2021/6/3爬虫第二十次课（腾讯招聘网职位、scrapy shell、settings.py补充）

最新推荐文章于 2024-04-30 13:43:00 发布

笔记本IT

最新推荐文章于 2024-04-30 13:43:00 发布

阅读量185

点赞数 1

文章标签： ajax scrapy

本文链接：https://blog.csdn.net/httpsssss/article/details/117513365

版权

文章目录

一、案例：腾讯招聘网职位及对应职责
二、scrapy shell
三、settings.py文件的补充

一、案例：腾讯招聘网职位及对应职责

1.1页面分析：

是否为静态—>动态（ajax）
翻页在scrapy中：1>列出几个URL，然后.format 2>直接找下一页的Url地址最后 yield scrapy.Request(url，callback=None)
实现（爬虫程序、items、piplines.py）
注：若需要点击跳转到另一个URL 这时看看检查里是否有现成的、找规律
检查、response、preview、网页源代码、json

1.2具体：

1.2.1翻页：

职位的URL：
https://careers.tencent.com/search.html?index=1 第一页
https://careers.tencent.com/search.html?index=2 第二页
https://careers.tencent.com/search.html?index=3 第三页

每一个岗位的职责的URL（可能在职位的URL中也有，但可能不全）
https://careers.tencent.com/jobdesc.html?postId=1357242769973714944
https://careers.tencent.com/jobdesc.html?postId=1357242775422115840
[postId不一样]

1.2.2 ：代码：

import scrapy
import json
from recruit.items import RecruitItem
class PositionSpider(scrapy.Spider):
    name = 'position'
    allowed_domains = ['tencent.com']
    first_url='https://careers.tencent.com/tencentcareer/api/post/Query?timestamp=1622635924738&countryId=&cityId=&bgIds=&productId=&categoryId=&parentCategoryId=&attrId=&keyword=&pageIndex={}&pageSize=10&language=zh-cn&area=cn'
    second_url='https://careers.tencent.com/tencentcareer/api/post/ByPostId?timestamp=1622637678428&postId={}&language=zh-cn'
    start_urls = [first_url.format(1)]

    def parse(self, response):
        # 解析数据 re xpath bs4..

• 数据摘录
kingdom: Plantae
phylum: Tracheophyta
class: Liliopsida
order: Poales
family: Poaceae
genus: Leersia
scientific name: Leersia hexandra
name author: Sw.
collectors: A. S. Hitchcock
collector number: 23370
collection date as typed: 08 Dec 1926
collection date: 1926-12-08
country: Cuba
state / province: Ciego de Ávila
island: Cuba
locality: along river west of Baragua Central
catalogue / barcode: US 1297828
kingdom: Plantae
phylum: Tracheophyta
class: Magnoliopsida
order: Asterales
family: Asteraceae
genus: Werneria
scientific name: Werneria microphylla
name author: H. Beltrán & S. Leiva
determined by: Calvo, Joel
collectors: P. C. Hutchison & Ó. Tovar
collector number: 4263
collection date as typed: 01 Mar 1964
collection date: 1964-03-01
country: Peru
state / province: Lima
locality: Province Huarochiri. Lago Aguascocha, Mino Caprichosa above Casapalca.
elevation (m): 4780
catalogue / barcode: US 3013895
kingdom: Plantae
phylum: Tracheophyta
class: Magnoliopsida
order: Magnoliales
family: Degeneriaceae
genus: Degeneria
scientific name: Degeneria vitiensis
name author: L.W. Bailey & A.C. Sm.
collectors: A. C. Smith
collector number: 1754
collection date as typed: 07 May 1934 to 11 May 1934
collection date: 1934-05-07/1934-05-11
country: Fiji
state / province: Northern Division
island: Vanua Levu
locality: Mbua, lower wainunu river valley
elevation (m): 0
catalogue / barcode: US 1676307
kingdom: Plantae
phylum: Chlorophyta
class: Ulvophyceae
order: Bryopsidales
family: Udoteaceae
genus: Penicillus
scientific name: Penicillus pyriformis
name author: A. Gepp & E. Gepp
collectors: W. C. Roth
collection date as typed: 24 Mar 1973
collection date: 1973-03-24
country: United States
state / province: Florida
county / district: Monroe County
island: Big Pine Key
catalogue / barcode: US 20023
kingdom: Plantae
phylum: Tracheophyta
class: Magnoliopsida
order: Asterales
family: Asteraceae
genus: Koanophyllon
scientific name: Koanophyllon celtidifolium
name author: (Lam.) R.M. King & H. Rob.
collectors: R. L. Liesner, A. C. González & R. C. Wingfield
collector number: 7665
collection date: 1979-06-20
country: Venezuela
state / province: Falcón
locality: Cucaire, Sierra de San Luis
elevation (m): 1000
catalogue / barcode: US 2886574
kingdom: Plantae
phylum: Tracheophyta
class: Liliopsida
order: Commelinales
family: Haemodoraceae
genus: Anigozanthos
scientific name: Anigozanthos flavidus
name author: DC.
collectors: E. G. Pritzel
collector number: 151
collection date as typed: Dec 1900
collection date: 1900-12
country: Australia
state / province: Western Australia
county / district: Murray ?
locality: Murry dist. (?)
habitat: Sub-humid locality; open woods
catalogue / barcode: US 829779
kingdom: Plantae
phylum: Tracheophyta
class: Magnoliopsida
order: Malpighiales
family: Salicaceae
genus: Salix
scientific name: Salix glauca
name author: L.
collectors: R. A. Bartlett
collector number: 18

• 练习题目
[a] 这篇爬虫笔记在页面分析中把腾讯招聘网职位页面判定为静态还是动态？
[b] 根据这篇爬虫笔记，判断下列说法是否成立：(i) 职位列表第二页的 URL 以 index=2 结尾；(ii) 不同岗位职责 URL 中的 postId 相同；(iii) 爬虫类 PositionSpider 的 name 为 'recruit'。每项回答“是”或“否”，并引用原文中起决定作用的字句。
[c] 请照录这篇爬虫笔记中“import scrapy”与“re xpath bs4..”之间的文字，首尾两处都包括在内。

• 逐题答案
[a] 动态（ajax）。

[b]
(i) 是：“https://careers.tencent.com/search.html?index=2 第二页”
(ii) 否：“[postId不一样]”
(iii) 否：“name = 'position'”

[c]
import scrapy
import json
from recruit.items import RecruitItem
class PositionSpider(scrapy.Spider):
    name = 'position'
    allowed_domains = ['tencent.com']
    first_url='https://careers.tencent.com/tencentcareer/api/post/Query?timestamp=1622635924738&countryId=&cityId=&bgIds=&productId=&categoryId=&parentCategoryId=&attrId=&keyword=&pageIndex={}&pageSize=10&language=zh-cn&area=cn'
    second_url='https://careers.tencent.com/tencentcareer/api/post/ByPostId?timestamp=1622637678428&postId={}&language=zh-cn'
    start_urls = [first_url.format(1)]

    def parse(self, response):
        # 解析数据 re xpath bs4..